Repeat the records in full. No pictures belong in the copy.

Collected data entries:

━━━━━━━━━━

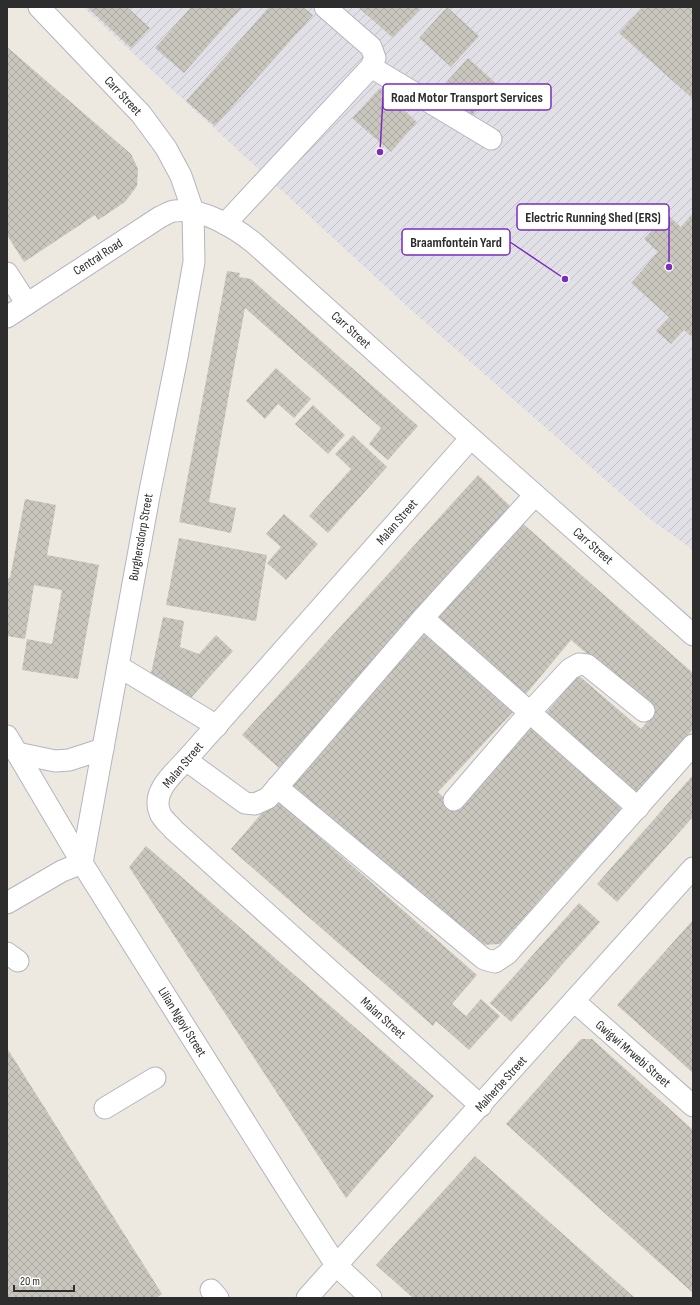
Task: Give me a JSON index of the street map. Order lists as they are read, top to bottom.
{
  "streets": {
    "street": [
      "Carr Street",
      "Central Road",
      "Malan Street",
      "Burghersdorp Street",
      "Lilian Ngoyi Street",
      "Gwigwi Mrwebi Street",
      "Malherbe Street"
    ]
  },
  "crossings": [
    ["Carr Street", "Central Road"],
    ["Carr Street", "Malan Street"],
    ["Carr Street", "Burghersdorp Street"],
    ["Central Road", "Burghersdorp Street"],
    ["Malan Street", "Malherbe Street"],
    ["Burghersdorp Street", "Lilian Ngoyi Street"],
    ["Lilian Ngoyi Street", "Malherbe Street"],
    ["Gwigwi Mrwebi Street", "Malherbe Street"]
  ],
  "places": ["Road Motor Transport Services", "Electric Running Shed (ERS)", "Braamfontein Yard"],
  "scale_bar": "20 m"
}
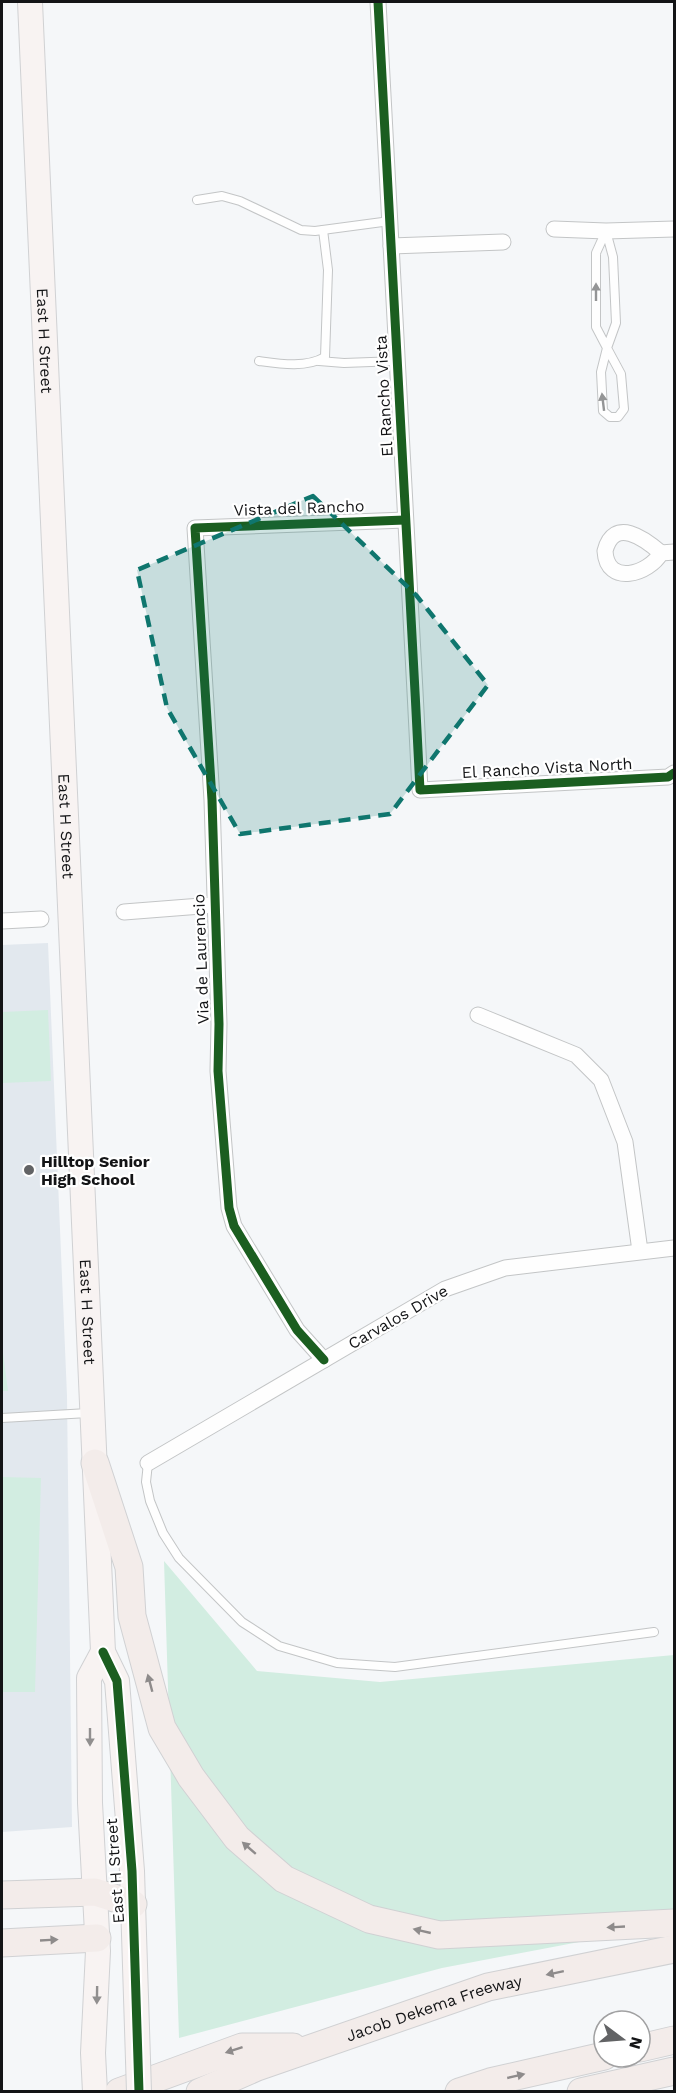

━━━━━━━━━━

**Answer to the exercise**
Task: Give me a JSON index of the street map. Order lists as they are read, top to bottom.
{
  "streets": {
    "street": [
      "Carr Street",
      "Central Road",
      "Malan Street",
      "Burghersdorp Street",
      "Lilian Ngoyi Street",
      "Gwigwi Mrwebi Street",
      "Malherbe Street"
    ]
  },
  "crossings": [
    ["Carr Street", "Central Road"],
    ["Carr Street", "Malan Street"],
    ["Carr Street", "Burghersdorp Street"],
    ["Central Road", "Burghersdorp Street"],
    ["Malan Street", "Malherbe Street"],
    ["Burghersdorp Street", "Lilian Ngoyi Street"],
    ["Lilian Ngoyi Street", "Malherbe Street"],
    ["Gwigwi Mrwebi Street", "Malherbe Street"]
  ],
  "places": ["Road Motor Transport Services", "Electric Running Shed (ERS)", "Braamfontein Yard"],
  "scale_bar": "20 m"
}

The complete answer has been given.